Start of Data shown

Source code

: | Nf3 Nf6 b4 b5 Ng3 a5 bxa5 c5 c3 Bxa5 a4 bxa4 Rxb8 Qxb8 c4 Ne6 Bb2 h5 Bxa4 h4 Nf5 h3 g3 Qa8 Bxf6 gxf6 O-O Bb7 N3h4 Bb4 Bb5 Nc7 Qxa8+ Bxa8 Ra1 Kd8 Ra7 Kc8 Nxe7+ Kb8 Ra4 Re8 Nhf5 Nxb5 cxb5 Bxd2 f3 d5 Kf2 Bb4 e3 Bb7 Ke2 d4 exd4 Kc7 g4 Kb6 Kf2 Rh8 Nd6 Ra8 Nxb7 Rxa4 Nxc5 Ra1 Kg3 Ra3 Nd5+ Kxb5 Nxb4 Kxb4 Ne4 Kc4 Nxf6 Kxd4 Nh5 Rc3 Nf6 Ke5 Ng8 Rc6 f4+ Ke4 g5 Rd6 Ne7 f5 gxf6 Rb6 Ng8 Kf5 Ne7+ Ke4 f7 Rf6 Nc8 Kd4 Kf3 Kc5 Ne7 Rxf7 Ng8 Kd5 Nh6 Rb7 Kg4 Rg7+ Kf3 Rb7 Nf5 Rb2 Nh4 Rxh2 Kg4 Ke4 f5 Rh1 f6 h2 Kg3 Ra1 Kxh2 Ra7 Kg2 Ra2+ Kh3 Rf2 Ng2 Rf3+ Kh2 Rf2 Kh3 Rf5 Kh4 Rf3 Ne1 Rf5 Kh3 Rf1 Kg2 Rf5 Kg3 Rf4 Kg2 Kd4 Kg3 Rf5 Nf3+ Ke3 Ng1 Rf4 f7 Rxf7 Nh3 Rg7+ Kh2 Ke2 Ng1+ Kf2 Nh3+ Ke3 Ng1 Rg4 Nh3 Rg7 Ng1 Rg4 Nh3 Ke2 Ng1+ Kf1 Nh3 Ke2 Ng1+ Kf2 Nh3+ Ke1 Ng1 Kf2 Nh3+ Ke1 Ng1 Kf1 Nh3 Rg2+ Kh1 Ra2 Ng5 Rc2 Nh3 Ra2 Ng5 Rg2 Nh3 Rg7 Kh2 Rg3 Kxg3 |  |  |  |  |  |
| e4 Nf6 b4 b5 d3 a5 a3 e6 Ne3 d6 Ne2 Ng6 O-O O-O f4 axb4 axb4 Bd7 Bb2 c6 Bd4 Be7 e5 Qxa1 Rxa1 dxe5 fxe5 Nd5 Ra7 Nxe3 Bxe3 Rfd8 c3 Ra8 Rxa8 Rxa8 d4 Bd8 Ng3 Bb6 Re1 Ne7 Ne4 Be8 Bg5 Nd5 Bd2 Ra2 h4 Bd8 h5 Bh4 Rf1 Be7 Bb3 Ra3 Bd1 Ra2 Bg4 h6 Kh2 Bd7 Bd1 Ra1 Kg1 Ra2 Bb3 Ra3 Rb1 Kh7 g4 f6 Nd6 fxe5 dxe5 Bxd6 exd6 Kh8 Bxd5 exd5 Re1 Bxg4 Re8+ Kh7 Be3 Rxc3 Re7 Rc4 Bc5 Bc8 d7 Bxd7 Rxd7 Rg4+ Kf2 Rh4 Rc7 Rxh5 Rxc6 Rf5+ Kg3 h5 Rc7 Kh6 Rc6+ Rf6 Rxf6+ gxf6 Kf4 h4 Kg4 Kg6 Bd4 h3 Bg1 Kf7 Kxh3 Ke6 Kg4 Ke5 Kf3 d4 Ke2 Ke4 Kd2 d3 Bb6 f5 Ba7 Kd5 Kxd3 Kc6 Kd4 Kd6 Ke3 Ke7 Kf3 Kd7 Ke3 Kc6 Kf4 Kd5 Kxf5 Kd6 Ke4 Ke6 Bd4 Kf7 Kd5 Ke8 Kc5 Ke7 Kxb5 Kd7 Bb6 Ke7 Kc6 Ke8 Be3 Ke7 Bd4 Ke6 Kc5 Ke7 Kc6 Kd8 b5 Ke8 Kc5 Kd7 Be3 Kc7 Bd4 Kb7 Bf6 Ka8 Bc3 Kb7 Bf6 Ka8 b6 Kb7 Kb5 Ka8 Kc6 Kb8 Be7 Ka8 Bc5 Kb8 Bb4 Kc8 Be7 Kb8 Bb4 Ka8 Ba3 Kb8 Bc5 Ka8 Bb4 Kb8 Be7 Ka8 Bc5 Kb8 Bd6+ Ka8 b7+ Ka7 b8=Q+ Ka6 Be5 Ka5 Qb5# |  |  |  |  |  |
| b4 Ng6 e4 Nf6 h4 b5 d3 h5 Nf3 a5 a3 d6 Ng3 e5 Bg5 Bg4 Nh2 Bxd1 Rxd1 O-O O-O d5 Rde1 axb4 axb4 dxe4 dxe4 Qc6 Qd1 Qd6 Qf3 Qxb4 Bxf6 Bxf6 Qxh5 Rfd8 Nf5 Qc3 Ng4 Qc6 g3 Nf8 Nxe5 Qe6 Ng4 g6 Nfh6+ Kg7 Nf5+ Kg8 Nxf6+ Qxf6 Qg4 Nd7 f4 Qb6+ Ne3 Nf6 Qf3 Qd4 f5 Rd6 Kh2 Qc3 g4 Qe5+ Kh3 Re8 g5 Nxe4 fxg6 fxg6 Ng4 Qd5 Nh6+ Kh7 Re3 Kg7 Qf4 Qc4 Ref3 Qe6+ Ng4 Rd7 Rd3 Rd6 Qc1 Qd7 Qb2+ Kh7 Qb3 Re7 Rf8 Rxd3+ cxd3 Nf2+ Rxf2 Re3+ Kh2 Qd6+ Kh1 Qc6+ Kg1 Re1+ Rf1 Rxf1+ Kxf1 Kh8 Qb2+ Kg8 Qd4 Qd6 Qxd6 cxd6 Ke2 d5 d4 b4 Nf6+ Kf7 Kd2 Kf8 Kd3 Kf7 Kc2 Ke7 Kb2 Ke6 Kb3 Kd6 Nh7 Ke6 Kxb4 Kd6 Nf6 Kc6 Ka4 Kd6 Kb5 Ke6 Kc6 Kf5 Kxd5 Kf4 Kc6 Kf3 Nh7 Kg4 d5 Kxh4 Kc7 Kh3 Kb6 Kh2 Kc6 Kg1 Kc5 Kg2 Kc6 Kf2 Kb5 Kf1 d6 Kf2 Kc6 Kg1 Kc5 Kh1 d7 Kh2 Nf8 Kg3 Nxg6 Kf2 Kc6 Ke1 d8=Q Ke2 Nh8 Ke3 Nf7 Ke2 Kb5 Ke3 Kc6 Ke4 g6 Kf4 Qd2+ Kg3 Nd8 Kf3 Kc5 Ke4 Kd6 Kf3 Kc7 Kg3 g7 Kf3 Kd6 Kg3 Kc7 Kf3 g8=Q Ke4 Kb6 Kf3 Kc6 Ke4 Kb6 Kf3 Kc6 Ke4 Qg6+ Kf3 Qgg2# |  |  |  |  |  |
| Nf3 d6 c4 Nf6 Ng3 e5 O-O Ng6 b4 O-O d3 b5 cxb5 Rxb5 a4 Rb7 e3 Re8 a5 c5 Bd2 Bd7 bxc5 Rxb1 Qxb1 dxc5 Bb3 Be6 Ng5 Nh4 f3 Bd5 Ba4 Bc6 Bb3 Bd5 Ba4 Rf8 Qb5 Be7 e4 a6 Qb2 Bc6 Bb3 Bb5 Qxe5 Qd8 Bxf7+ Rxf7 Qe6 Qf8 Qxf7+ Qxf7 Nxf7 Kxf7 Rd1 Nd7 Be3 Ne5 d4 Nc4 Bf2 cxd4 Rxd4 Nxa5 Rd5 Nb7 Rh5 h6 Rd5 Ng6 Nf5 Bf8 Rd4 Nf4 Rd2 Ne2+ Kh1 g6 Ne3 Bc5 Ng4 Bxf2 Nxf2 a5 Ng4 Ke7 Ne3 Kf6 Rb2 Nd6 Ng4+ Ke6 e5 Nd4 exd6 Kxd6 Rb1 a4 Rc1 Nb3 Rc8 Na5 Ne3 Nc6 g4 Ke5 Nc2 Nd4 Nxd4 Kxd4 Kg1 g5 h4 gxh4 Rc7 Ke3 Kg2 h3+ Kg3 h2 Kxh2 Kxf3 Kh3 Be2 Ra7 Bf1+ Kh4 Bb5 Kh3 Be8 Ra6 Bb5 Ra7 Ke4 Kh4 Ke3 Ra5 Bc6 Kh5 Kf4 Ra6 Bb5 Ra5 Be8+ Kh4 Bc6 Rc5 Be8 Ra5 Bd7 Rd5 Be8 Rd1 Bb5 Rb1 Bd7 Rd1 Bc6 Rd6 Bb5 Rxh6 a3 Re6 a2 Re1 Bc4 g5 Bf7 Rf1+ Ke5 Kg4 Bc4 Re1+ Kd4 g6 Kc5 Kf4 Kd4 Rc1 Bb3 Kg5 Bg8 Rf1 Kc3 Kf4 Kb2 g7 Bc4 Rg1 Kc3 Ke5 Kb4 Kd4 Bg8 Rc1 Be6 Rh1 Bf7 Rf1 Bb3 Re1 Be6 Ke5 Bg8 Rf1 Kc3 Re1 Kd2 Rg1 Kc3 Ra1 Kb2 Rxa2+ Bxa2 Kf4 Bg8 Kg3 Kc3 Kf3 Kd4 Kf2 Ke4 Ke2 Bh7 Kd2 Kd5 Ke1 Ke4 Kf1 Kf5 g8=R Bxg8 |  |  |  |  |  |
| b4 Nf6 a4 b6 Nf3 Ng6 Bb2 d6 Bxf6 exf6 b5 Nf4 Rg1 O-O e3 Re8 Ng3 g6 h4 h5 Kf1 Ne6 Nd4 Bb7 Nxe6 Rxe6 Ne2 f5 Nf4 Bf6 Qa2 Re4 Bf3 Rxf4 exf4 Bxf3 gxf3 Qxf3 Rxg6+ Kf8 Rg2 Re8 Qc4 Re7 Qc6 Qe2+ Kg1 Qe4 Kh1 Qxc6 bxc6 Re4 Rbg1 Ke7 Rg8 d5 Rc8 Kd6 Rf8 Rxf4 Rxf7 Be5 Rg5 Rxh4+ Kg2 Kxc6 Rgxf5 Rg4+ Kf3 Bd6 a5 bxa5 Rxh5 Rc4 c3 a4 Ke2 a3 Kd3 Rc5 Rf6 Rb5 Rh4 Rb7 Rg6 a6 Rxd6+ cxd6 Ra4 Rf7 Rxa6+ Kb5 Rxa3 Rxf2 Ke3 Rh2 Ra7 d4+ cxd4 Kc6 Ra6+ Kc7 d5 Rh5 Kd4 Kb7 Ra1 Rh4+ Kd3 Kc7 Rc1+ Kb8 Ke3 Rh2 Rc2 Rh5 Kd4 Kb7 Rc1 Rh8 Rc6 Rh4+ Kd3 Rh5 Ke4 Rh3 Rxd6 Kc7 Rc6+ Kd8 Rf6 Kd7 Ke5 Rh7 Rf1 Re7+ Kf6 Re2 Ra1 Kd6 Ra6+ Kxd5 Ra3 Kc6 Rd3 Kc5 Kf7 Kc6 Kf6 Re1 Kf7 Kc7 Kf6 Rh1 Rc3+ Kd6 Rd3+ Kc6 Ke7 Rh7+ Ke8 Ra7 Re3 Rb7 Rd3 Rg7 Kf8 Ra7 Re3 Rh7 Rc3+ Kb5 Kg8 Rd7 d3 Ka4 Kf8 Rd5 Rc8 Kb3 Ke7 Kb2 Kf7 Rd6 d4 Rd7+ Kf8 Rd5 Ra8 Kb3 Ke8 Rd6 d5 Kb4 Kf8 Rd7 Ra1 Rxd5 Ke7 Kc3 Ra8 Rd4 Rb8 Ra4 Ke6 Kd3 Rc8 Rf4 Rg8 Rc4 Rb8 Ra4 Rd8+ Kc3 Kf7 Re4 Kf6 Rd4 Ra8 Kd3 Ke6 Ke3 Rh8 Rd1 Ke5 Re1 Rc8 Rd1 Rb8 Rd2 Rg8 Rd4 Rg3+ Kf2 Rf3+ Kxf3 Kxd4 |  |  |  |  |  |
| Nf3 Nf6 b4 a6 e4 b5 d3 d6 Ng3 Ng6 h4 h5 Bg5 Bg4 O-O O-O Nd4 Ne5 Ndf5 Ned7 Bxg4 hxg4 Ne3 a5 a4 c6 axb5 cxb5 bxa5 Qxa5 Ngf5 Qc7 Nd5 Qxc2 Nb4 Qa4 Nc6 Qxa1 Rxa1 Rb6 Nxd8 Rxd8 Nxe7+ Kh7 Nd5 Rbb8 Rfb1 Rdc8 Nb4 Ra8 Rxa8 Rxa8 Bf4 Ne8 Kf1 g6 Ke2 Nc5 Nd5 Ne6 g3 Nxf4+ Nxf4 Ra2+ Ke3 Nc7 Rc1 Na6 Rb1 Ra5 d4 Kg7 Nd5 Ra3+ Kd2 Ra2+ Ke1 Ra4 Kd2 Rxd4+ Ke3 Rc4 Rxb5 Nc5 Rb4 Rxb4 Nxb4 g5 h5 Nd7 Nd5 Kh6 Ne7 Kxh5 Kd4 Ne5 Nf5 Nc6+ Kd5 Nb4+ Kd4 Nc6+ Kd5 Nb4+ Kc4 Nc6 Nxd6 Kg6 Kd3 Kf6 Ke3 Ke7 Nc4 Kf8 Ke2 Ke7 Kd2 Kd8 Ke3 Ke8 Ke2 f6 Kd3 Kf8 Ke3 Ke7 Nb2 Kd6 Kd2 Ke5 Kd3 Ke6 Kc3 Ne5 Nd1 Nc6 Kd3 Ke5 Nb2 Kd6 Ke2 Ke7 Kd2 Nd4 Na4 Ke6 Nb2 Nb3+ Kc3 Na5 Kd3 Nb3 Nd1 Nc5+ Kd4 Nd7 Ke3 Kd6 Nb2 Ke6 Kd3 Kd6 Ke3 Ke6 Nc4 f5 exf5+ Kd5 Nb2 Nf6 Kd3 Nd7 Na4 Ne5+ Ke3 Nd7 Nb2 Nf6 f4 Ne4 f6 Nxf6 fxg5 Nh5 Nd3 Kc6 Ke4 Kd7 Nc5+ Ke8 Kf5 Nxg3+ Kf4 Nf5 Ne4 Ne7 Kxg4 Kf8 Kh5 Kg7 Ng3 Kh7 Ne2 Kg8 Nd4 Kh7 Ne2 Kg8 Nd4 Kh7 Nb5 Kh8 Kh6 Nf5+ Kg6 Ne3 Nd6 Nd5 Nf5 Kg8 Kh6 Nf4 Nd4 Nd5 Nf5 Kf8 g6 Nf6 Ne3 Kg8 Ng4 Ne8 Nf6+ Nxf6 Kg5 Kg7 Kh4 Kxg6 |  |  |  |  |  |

End of Data shown

Activity: Quote verbatim the part of the source code that opens with the line containing "Ng3 a5 bxa5" and closes with the line containing "Ne2 Ng6 O-O", including both of those lines.

Solution to the exercise:
: | Nf3 Nf6 b4 b5 Ng3 a5 bxa5 c5 c3 Bxa5 a4 bxa4 Rxb8 Qxb8 c4 Ne6 Bb2 h5 Bxa4 h4 Nf5 h3 g3 Qa8 Bxf6 gxf6 O-O Bb7 N3h4 Bb4 Bb5 Nc7 Qxa8+ Bxa8 Ra1 Kd8 Ra7 Kc8 Nxe7+ Kb8 Ra4 Re8 Nhf5 Nxb5 cxb5 Bxd2 f3 d5 Kf2 Bb4 e3 Bb7 Ke2 d4 exd4 Kc7 g4 Kb6 Kf2 Rh8 Nd6 Ra8 Nxb7 Rxa4 Nxc5 Ra1 Kg3 Ra3 Nd5+ Kxb5 Nxb4 Kxb4 Ne4 Kc4 Nxf6 Kxd4 Nh5 Rc3 Nf6 Ke5 Ng8 Rc6 f4+ Ke4 g5 Rd6 Ne7 f5 gxf6 Rb6 Ng8 Kf5 Ne7+ Ke4 f7 Rf6 Nc8 Kd4 Kf3 Kc5 Ne7 Rxf7 Ng8 Kd5 Nh6 Rb7 Kg4 Rg7+ Kf3 Rb7 Nf5 Rb2 Nh4 Rxh2 Kg4 Ke4 f5 Rh1 f6 h2 Kg3 Ra1 Kxh2 Ra7 Kg2 Ra2+ Kh3 Rf2 Ng2 Rf3+ Kh2 Rf2 Kh3 Rf5 Kh4 Rf3 Ne1 Rf5 Kh3 Rf1 Kg2 Rf5 Kg3 Rf4 Kg2 Kd4 Kg3 Rf5 Nf3+ Ke3 Ng1 Rf4 f7 Rxf7 Nh3 Rg7+ Kh2 Ke2 Ng1+ Kf2 Nh3+ Ke3 Ng1 Rg4 Nh3 Rg7 Ng1 Rg4 Nh3 Ke2 Ng1+ Kf1 Nh3 Ke2 Ng1+ Kf2 Nh3+ Ke1 Ng1 Kf2 Nh3+ Ke1 Ng1 Kf1 Nh3 Rg2+ Kh1 Ra2 Ng5 Rc2 Nh3 Ra2 Ng5 Rg2 Nh3 Rg7 Kh2 Rg3 Kxg3 |  |  |  |  |  |
| e4 Nf6 b4 b5 d3 a5 a3 e6 Ne3 d6 Ne2 Ng6 O-O O-O f4 axb4 axb4 Bd7 Bb2 c6 Bd4 Be7 e5 Qxa1 Rxa1 dxe5 fxe5 Nd5 Ra7 Nxe3 Bxe3 Rfd8 c3 Ra8 Rxa8 Rxa8 d4 Bd8 Ng3 Bb6 Re1 Ne7 Ne4 Be8 Bg5 Nd5 Bd2 Ra2 h4 Bd8 h5 Bh4 Rf1 Be7 Bb3 Ra3 Bd1 Ra2 Bg4 h6 Kh2 Bd7 Bd1 Ra1 Kg1 Ra2 Bb3 Ra3 Rb1 Kh7 g4 f6 Nd6 fxe5 dxe5 Bxd6 exd6 Kh8 Bxd5 exd5 Re1 Bxg4 Re8+ Kh7 Be3 Rxc3 Re7 Rc4 Bc5 Bc8 d7 Bxd7 Rxd7 Rg4+ Kf2 Rh4 Rc7 Rxh5 Rxc6 Rf5+ Kg3 h5 Rc7 Kh6 Rc6+ Rf6 Rxf6+ gxf6 Kf4 h4 Kg4 Kg6 Bd4 h3 Bg1 Kf7 Kxh3 Ke6 Kg4 Ke5 Kf3 d4 Ke2 Ke4 Kd2 d3 Bb6 f5 Ba7 Kd5 Kxd3 Kc6 Kd4 Kd6 Ke3 Ke7 Kf3 Kd7 Ke3 Kc6 Kf4 Kd5 Kxf5 Kd6 Ke4 Ke6 Bd4 Kf7 Kd5 Ke8 Kc5 Ke7 Kxb5 Kd7 Bb6 Ke7 Kc6 Ke8 Be3 Ke7 Bd4 Ke6 Kc5 Ke7 Kc6 Kd8 b5 Ke8 Kc5 Kd7 Be3 Kc7 Bd4 Kb7 Bf6 Ka8 Bc3 Kb7 Bf6 Ka8 b6 Kb7 Kb5 Ka8 Kc6 Kb8 Be7 Ka8 Bc5 Kb8 Bb4 Kc8 Be7 Kb8 Bb4 Ka8 Ba3 Kb8 Bc5 Ka8 Bb4 Kb8 Be7 Ka8 Bc5 Kb8 Bd6+ Ka8 b7+ Ka7 b8=Q+ Ka6 Be5 Ka5 Qb5# |  |  |  |  |  |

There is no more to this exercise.